WORK REQUEST 1: Please duplicate the passage of the file system encoding thread between "We would like" and "on openoffice.interface-discuss too.", inclusive.
WORK REQUEST 2: Render this sentence from the file system encoding thread in Spanish: "These functions deliver the encoding which should be used for encoding/decoding system paths to or from file urls."

The better solution (and one that I have been using in released versions
NeoOffice/J) is to #define osl_getThreadTextEncoding() RTL_TEXTENCODING_UTF8
when MACOSX is defined in the following sal/osl/unx files:

file.c
module.c
pipe.c
process.c
process_impl.cxx
profile.c
security.c
tempfile.c
uunxapi.cxx
Comment 15 tino.rachui 2004-08-26 07:28:50 UTC
Hi *,

a more concrete proposal: 

We would like to introduce two new functions in sal
osl_setFileSystemEncoding
osl_getFileSystemEncoding

These functions deliver the encoding which should be used for encoding/decoding
system paths to or from file urls. For platforms which are using a fixed
encoding these function could well deliver the required encoding while on other
systems the functions could just call osl_getThreadTextEncoding to get an
encoding. In the desktop project there is some code which detects specific
desktop environments like Gnome, etc. this would be a good place to set the to
be used file system encoding if necessary. Hopefully I fix this bug before OOo
2.0 beta. I will propose this sal extension on openoffice.interface-discuss too.

SUPPLIED ENTRIES:
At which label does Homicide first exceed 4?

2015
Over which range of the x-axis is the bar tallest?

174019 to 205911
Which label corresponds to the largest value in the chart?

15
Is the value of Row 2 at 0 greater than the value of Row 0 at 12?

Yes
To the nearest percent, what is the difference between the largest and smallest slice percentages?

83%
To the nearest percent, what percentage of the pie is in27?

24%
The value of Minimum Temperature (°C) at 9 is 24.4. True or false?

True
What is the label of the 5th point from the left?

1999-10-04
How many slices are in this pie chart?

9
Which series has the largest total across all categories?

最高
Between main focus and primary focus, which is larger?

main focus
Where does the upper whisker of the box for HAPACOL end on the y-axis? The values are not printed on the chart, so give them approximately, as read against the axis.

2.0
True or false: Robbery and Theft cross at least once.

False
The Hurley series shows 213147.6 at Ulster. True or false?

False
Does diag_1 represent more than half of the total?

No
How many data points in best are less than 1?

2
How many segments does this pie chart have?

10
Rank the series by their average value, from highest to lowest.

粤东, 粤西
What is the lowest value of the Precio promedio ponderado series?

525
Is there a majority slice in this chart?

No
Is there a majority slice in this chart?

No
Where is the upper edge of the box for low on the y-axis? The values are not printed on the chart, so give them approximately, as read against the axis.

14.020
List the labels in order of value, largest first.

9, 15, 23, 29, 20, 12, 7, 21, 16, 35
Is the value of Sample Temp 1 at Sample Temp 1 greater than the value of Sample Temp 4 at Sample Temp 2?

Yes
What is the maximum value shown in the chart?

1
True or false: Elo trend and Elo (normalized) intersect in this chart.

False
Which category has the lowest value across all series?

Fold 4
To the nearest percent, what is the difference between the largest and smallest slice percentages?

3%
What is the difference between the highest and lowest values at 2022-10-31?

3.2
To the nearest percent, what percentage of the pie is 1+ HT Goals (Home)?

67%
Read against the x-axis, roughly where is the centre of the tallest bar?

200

FINAL ANSWER 1:
We would like to introduce two new functions in sal
osl_setFileSystemEncoding
osl_getFileSystemEncoding

These functions deliver the encoding which should be used for encoding/decoding
system paths to or from file urls. For platforms which are using a fixed
encoding these function could well deliver the required encoding while on other
systems the functions could just call osl_getThreadTextEncoding to get an
encoding. In the desktop project there is some code which detects specific
desktop environments like Gnome, etc. this would be a good place to set the to
be used file system encoding if necessary. Hopefully I fix this bug before OOo
2.0 beta. I will propose this sal extension on openoffice.interface-discuss too.

FINAL ANSWER 2: Estas funciones proporcionan la codificación que debe usarse para codificar/decodificar rutas del sistema hacia o desde URL de archivos.